TASK GOAL:
Search the entries below for the string "Grocery" and give the number of lines that hold it, nothing else.

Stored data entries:
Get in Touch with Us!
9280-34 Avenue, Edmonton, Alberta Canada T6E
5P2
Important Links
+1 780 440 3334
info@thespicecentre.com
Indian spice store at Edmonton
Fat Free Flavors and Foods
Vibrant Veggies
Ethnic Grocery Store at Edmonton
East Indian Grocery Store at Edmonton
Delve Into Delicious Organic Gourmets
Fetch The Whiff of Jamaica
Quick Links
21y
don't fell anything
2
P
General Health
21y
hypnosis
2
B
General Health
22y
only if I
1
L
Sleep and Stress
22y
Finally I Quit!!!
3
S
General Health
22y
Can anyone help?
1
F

==

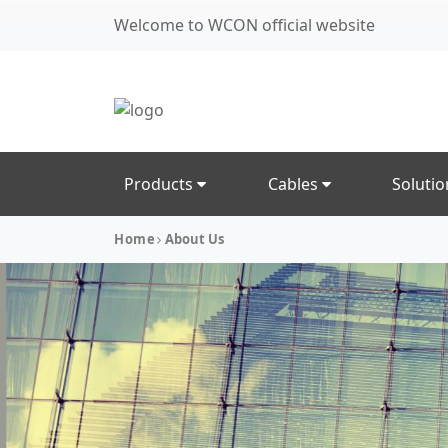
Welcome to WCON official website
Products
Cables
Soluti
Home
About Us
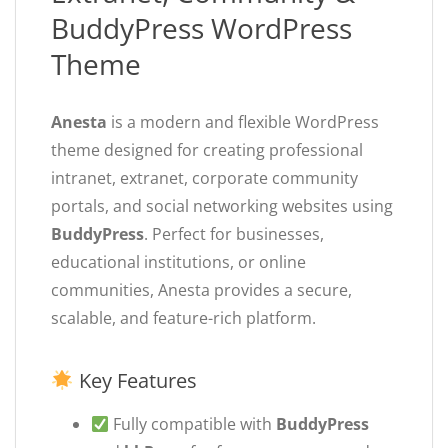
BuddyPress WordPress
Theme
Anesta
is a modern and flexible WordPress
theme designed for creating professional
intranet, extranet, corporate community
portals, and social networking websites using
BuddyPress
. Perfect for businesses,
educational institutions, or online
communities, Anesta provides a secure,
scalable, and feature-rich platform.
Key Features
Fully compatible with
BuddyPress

RESULT FOR THIS EXERCISE:
2